Over the past three years, the
EU has been phasing out 60-watt and 100-watt incandescent bulbs, and on Saturday retailers will no longer be allowed to sell 40-watt and 25-watt bulbs. Incandescent bulbs will be replaced with compact fluorescent lights, halogen bulbs, and LED, or light-emitting diode, lights. The move is expected to save 39 terawatt-hours of electricity across the EU annually by 2020. Some consumers have complained about the quality and expense of the new light bulbs, but lighting industry executives say that prices are coming down steadily and the quality of light from the new bulbs is good. “The phase-out has ben very smooth,” said Peter Hunt, joint chief executive of the UK’s Lighting Industry association. “Concerns about poor performance of replacement bulbs have been proved wrong.”
29 Aug 2012:
India Approves $4 Billion Plan
To Add 6 Million Green Vehicles by 2020
The government of India has approved a 230-billion rupee strategy ($4.13 billion) to spur increased production of electric and hybrid vehicles
over the next eight years, setting a target of 6 million green vehicles by 2020. The new plan, designed to reduce the nation’s reliance on fossil fuels and cut carbon emissions, would attempt to close the gap between the costs of producing green vehicles in India and what consumers can afford to pay. The country’s nascent electric and hybrid car sector slowed dramatically earlier this year when the government removed subsidies of up to 100,000 rupees per vehicle, Reuters reports. According to sources, the new plan would likely include cash subsidies for consumers, increased funding for research and development, and the creation of a charging network, sources said. While specific plans remain to be worked out, S. Sundareshan, the secretary of India’s Heavy Industries ministry, said the government would provide 130 to 140 billion rupees, while private corporations would cover the rest.
28 Aug 2012:
Germany May Need to Slow
Shift to Green Energy, Official Says
Germany’s environment minister said Tuesday that the country might have to slow its shift to renewable energy
to quell concerns about rising consumer costs. A year after the government decided to phase out nuclear power
following Japan’s Fukushima disaster, Germany has indeed been able to increase renewable energy generation, with solar and wind incentives helping the country produce more than 25 percent of its power from cleaner sources. But that rapid growth is causing higher costs for consumers and placing an increased strain on the energy grid, Environment Minister Peter Altmaier told the Financial Times Deutschland
. “These are costs that can be avoided with good planning,” Altmaier said. While a senior Social Democrat called a slower shift to renewable energy “unacceptable,” members of Chancellor Angela Merkel’s administration are seeking legislation that would reduce the burden on consumers.
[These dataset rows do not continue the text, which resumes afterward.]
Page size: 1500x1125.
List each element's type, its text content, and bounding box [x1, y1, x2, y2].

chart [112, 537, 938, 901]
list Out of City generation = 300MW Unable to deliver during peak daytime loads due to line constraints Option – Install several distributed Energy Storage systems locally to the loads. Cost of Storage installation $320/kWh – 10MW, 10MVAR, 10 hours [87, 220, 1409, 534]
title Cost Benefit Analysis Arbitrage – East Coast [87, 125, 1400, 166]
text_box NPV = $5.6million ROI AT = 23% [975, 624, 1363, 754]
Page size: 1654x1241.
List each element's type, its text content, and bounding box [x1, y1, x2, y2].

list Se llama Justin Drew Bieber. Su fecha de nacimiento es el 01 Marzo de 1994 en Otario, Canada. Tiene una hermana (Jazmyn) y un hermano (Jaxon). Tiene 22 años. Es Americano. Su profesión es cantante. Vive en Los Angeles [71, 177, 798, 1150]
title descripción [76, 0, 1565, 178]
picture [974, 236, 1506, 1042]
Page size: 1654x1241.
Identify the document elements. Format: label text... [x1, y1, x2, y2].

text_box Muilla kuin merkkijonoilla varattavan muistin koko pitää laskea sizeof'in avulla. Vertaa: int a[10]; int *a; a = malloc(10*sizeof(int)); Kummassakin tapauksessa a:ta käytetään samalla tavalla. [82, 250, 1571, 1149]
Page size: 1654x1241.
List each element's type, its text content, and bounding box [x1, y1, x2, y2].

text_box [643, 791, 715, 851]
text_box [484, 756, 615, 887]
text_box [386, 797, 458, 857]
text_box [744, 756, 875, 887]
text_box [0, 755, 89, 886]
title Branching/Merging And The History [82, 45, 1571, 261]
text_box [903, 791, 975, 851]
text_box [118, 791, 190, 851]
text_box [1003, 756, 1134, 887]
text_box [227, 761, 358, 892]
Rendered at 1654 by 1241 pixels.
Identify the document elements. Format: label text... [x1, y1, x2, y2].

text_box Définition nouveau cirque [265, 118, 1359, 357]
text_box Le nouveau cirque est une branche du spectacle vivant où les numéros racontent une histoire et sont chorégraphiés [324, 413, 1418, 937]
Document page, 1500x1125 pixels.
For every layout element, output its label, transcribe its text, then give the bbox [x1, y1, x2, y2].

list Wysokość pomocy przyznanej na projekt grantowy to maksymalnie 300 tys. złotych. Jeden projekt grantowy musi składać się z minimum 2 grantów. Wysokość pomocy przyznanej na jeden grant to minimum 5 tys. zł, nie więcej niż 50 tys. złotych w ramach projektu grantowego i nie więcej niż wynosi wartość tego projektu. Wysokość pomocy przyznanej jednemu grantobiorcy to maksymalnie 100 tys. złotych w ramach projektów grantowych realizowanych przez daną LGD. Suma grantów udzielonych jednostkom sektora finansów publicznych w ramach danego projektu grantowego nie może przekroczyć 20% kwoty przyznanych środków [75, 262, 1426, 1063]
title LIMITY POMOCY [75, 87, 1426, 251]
On Monday, the energy group Vattenfall reported that Germany’s current green energy targets would likely require an investment of 150 billion euros
by 2020, causing a 30-percent increase in electricity costs.
23 Aug 2012:
U.S. Solar Panel Maker to
Build Solar Farms in Energy-Hungry India
First Solar Inc., the U.S.-based solar panel manufacturer, plans to expand its role in the global energy industry by developing solar power farms in India
, where an emerging industrial sector is looking to
First Solar Inc.
shore up energy security in the aftermath of record blackouts. The company aims to secure 20 percent of India’s photovoltaic sales by expanding beyond its role as a solar panel supplier and building large solar arrays, Sujoy Ghosh, First Solar’s new India head, told Bloomberg News. According to Ghosh, First Solar will sell electricity at below-market prices directly to private businessess looking to lock in their own power supplies in the event of electricity shortfalls. India, which last month endured blackouts that left half the nation’s 1.2 billion people without power, has a 30-gigawatt backup power market comprised of factories and businesses that currently switch to diesel generators when power fails.